Pixel coordinate tracking data:
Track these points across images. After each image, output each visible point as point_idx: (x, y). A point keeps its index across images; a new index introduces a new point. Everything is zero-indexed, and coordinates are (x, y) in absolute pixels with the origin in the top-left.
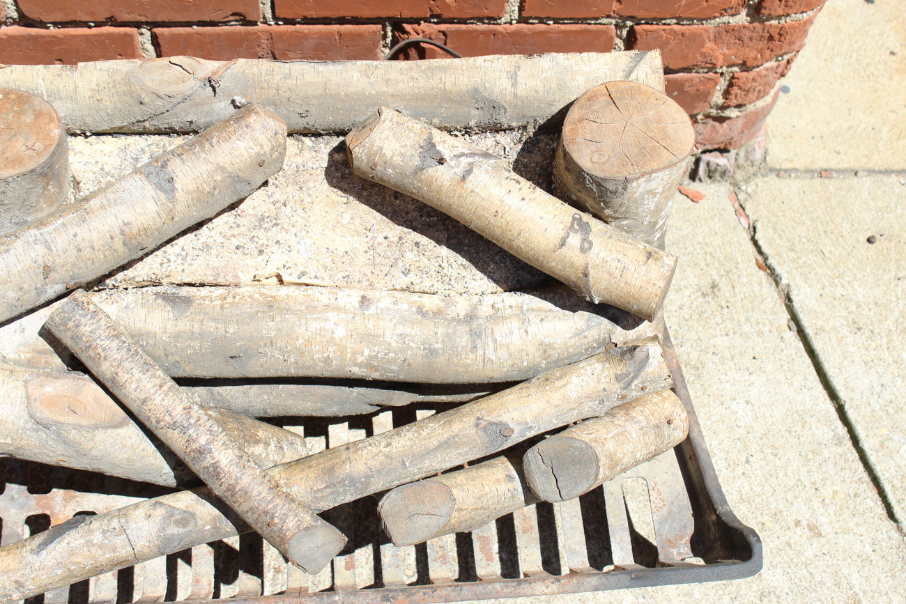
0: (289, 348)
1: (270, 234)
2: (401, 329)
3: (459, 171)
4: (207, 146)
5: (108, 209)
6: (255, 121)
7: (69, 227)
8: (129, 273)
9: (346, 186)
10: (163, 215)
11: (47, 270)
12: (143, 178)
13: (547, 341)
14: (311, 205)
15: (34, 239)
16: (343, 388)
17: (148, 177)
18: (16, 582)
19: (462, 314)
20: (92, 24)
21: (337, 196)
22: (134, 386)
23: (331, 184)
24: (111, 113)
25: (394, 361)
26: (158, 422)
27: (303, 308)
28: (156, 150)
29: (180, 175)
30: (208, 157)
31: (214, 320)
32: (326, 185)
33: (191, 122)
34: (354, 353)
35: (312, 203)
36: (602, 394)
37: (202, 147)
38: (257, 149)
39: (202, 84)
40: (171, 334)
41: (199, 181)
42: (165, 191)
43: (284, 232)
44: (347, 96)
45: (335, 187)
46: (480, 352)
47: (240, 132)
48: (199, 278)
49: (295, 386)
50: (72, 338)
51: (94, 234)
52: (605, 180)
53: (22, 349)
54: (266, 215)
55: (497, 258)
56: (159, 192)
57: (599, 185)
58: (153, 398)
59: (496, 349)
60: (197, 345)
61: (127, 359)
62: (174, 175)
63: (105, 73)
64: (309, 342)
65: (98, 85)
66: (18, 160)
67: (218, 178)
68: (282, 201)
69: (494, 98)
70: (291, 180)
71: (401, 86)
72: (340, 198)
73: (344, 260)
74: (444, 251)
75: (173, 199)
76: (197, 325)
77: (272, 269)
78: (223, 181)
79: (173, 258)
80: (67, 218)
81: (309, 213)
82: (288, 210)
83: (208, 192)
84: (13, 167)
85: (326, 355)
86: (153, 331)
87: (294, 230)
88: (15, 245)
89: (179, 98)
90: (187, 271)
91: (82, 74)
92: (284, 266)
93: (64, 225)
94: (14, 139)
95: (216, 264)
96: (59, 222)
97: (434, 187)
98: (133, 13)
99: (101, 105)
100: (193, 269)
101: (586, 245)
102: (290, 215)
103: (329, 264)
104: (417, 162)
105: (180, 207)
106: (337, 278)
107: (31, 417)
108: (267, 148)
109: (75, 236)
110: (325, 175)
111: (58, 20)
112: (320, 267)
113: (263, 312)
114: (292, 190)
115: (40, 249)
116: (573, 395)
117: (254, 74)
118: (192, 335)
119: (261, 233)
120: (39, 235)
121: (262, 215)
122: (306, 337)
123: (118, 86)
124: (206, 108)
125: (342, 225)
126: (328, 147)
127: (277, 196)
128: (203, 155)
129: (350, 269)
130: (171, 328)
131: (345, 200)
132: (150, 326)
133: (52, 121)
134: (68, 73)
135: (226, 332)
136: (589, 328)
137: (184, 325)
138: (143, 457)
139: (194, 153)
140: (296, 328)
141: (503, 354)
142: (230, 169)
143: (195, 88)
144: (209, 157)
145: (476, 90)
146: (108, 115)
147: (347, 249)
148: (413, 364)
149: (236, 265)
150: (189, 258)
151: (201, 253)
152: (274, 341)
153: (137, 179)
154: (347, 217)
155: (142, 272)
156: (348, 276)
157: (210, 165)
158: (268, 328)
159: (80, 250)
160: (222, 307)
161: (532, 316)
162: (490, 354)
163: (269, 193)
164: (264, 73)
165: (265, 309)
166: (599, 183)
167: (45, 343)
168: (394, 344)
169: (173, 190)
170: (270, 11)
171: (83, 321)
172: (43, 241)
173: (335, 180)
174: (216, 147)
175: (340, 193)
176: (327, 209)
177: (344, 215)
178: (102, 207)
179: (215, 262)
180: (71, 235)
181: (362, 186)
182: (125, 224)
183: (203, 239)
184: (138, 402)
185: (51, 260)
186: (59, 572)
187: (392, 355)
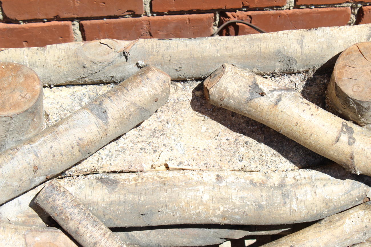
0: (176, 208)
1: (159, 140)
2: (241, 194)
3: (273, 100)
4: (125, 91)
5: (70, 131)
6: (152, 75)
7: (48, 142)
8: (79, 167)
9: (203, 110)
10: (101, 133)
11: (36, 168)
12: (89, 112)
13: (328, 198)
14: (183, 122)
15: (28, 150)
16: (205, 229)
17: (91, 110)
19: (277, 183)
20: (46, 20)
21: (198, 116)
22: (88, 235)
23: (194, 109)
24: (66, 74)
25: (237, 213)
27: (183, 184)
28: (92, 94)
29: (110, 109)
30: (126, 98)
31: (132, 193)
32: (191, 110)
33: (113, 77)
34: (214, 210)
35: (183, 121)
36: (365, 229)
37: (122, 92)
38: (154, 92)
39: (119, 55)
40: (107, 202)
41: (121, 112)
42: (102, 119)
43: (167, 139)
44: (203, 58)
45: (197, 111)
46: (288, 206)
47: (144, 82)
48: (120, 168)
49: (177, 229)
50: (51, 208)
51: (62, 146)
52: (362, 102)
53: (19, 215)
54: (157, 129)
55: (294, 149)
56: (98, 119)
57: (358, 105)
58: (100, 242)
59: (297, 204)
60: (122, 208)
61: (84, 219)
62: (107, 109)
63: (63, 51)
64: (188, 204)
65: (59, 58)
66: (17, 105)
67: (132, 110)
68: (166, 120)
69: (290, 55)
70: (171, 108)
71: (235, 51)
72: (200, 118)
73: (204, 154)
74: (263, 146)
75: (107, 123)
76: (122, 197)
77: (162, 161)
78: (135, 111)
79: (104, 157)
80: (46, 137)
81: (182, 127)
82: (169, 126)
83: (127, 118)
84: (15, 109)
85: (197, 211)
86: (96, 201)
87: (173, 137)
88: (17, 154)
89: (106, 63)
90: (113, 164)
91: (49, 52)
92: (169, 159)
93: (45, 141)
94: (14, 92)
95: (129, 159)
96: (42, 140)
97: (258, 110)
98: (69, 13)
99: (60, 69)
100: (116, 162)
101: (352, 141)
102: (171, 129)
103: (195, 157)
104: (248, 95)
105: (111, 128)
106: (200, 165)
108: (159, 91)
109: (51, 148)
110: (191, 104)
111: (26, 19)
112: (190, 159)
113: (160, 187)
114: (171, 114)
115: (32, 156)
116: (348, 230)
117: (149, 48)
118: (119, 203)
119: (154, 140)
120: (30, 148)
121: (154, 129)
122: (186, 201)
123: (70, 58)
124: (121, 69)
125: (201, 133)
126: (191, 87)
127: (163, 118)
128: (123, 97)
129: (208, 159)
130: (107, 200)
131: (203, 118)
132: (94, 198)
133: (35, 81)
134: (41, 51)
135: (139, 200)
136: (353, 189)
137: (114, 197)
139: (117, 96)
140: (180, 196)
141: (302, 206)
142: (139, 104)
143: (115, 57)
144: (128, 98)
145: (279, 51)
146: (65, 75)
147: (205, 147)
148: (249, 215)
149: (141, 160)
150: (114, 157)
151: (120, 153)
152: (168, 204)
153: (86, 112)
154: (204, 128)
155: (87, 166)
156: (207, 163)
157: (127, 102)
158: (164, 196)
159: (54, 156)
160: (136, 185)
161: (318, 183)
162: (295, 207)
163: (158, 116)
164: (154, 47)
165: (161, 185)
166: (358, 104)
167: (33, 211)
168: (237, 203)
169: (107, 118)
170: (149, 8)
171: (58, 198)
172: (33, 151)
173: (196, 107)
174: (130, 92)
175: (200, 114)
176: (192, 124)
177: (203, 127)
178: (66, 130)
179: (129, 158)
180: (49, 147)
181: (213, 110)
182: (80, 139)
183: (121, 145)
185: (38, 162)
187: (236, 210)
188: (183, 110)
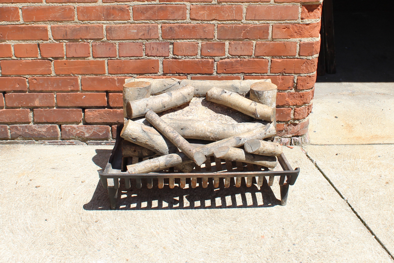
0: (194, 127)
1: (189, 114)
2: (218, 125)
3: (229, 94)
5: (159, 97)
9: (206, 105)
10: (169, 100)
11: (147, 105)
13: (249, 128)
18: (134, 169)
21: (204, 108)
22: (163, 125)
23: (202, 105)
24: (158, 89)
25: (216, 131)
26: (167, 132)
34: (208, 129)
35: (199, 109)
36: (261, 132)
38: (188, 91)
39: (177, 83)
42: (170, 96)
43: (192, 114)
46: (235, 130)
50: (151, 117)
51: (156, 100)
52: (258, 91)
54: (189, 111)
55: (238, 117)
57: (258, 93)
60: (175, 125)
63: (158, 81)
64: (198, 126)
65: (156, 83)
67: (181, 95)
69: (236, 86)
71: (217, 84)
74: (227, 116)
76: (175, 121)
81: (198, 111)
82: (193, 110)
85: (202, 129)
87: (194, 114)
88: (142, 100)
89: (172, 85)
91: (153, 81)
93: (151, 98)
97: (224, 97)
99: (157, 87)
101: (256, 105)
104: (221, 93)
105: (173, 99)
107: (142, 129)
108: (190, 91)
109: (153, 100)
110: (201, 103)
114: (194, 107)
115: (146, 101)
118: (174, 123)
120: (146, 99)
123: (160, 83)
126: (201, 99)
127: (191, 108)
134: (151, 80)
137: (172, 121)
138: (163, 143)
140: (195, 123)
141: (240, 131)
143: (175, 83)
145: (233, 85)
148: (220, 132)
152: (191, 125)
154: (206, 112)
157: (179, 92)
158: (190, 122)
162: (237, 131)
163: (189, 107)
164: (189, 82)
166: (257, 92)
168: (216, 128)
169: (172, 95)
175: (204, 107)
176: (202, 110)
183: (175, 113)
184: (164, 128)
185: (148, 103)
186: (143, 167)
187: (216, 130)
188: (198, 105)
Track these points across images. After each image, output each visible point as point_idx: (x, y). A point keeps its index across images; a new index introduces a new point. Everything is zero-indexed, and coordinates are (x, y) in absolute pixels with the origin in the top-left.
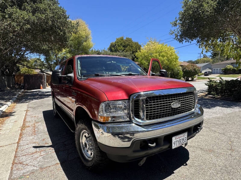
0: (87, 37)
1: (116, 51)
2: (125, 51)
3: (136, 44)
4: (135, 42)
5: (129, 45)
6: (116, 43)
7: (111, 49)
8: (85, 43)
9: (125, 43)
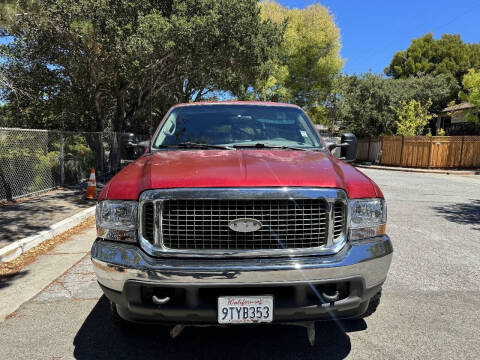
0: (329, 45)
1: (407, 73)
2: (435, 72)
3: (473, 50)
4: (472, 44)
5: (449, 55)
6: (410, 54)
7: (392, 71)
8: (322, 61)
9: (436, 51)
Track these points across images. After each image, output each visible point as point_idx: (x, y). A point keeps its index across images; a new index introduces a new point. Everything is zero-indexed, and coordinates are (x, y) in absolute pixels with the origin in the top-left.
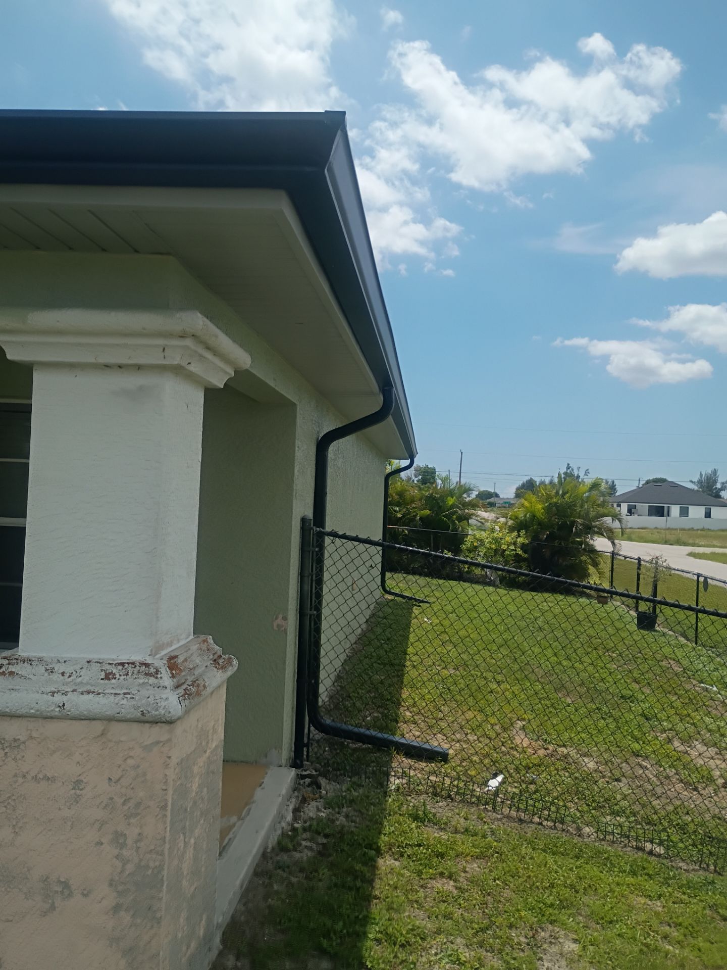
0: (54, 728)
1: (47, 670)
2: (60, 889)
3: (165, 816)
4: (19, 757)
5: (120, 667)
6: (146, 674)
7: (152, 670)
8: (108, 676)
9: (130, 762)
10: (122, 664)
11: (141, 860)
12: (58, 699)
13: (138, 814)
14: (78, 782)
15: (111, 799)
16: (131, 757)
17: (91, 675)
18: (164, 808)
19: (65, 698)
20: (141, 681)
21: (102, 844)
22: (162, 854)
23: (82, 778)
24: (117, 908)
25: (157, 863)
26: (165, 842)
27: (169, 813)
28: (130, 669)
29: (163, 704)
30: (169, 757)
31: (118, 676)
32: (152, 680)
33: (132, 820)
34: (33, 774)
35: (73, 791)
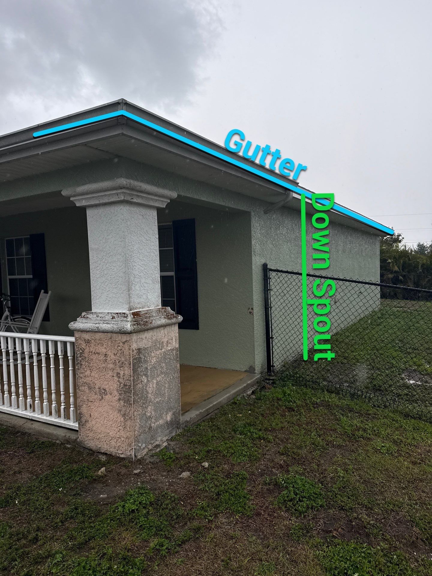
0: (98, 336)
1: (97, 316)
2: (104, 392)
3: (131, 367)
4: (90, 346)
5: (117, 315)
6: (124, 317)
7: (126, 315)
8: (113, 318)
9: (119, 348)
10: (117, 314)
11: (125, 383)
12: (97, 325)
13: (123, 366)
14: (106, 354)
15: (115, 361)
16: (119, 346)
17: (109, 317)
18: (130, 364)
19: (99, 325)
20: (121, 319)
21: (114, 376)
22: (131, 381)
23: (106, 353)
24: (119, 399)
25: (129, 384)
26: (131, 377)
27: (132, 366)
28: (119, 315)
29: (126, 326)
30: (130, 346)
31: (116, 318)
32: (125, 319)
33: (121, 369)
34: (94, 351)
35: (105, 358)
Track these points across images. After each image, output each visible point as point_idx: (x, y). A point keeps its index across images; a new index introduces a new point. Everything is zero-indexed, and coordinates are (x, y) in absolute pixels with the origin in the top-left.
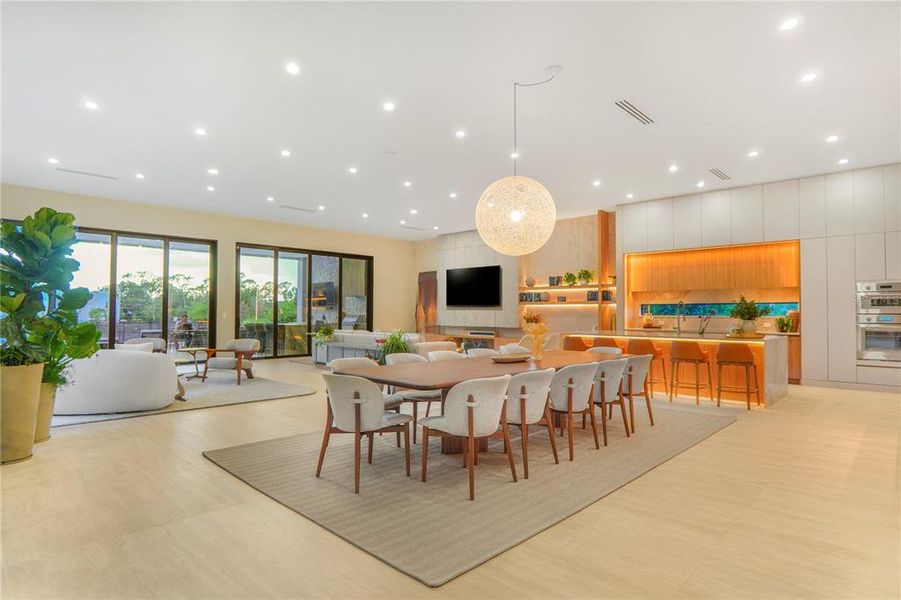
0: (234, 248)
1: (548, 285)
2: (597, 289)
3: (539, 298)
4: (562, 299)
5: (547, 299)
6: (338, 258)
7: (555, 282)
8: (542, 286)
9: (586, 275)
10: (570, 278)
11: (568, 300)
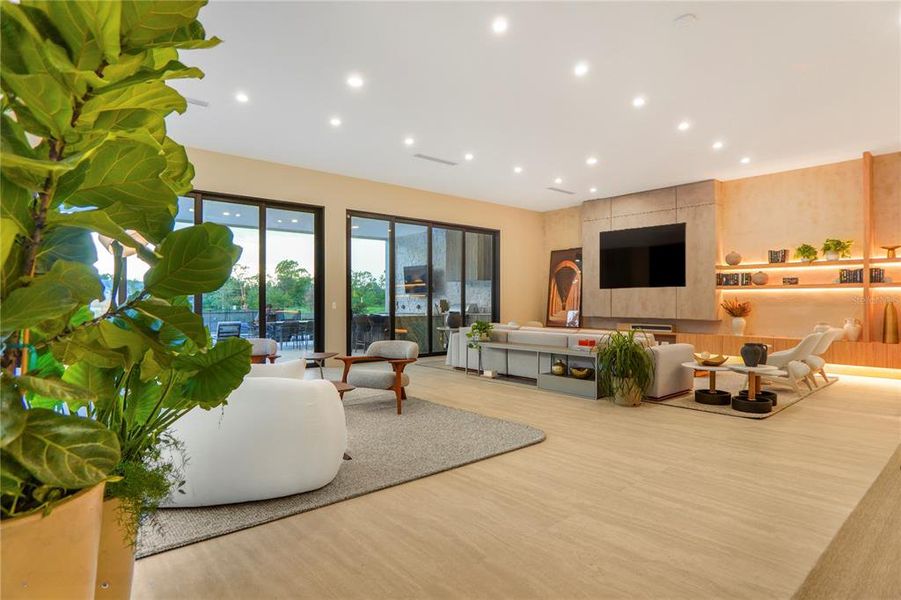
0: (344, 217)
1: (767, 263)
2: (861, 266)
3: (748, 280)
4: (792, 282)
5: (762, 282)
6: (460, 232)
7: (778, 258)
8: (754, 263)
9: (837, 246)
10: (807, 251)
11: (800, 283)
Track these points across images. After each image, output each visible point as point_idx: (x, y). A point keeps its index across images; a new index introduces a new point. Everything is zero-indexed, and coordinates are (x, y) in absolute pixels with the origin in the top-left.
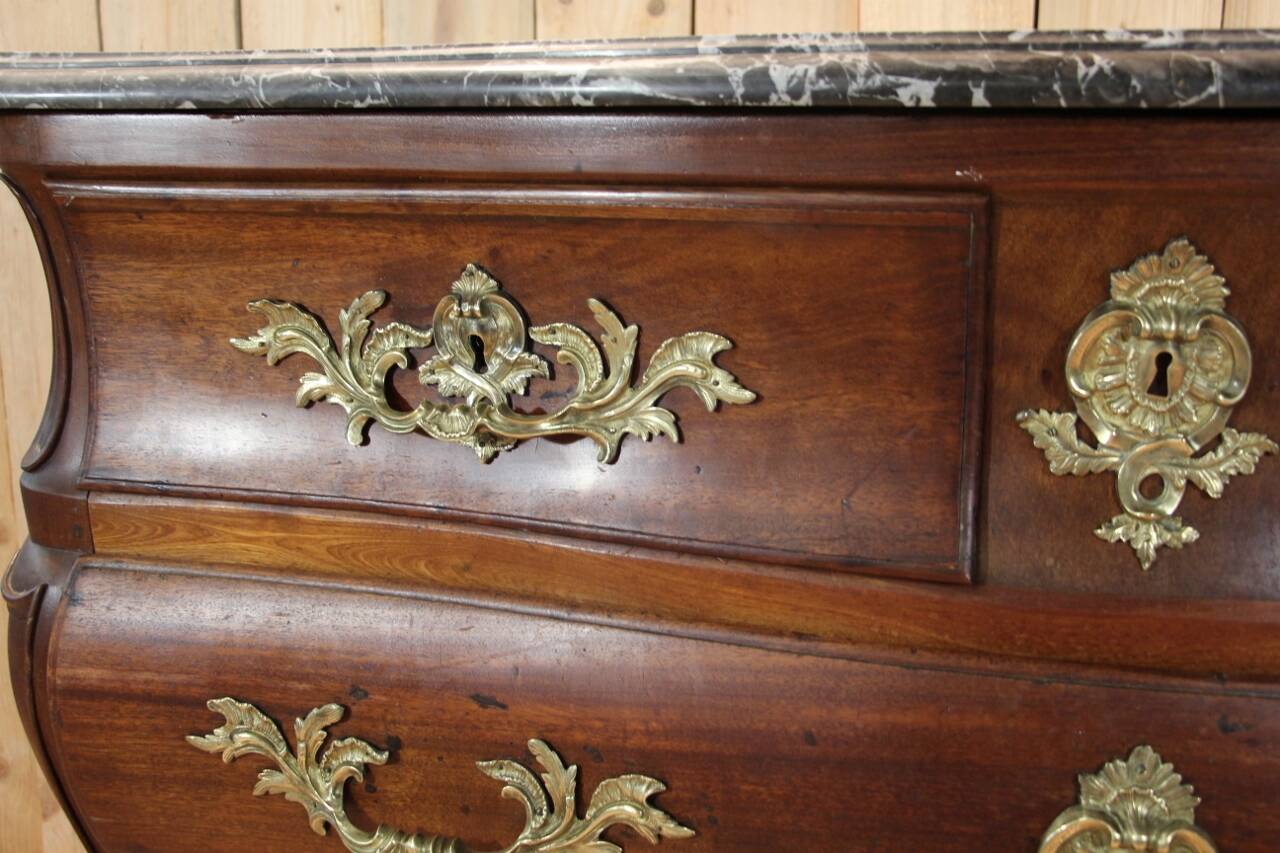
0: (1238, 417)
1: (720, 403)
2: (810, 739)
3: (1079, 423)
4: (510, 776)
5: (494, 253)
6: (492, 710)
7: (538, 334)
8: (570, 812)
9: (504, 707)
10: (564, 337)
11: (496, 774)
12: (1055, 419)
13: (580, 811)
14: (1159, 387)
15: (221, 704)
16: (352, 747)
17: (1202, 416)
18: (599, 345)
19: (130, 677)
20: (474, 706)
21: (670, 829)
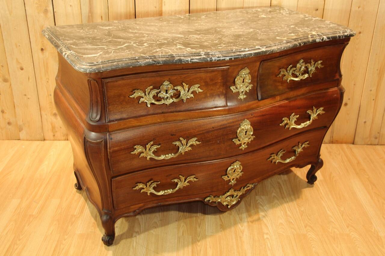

WORK REQUEST:
The answer should contain nothing but the lines from the top of the data above through the line containing "24: (111, 113)", copied exactly, with no images.

ANSWER SPACE:
Track these points across images. After each image, output each visible point as point_idx: (x, y). A point keeps its index across images; a new index introduces a new point. Everything is zero-indexed, and coordinates are (x, y) in absolute pixels with the origin in the top-left.
0: (289, 348)
1: (270, 234)
2: (401, 329)
3: (459, 171)
4: (207, 146)
5: (108, 209)
6: (255, 121)
7: (69, 227)
8: (129, 273)
9: (346, 186)
10: (163, 215)
11: (47, 270)
12: (143, 178)
13: (547, 341)
14: (311, 205)
15: (34, 239)
16: (343, 388)
17: (148, 177)
18: (16, 582)
19: (462, 314)
20: (92, 24)
21: (337, 196)
22: (134, 386)
23: (331, 184)
24: (111, 113)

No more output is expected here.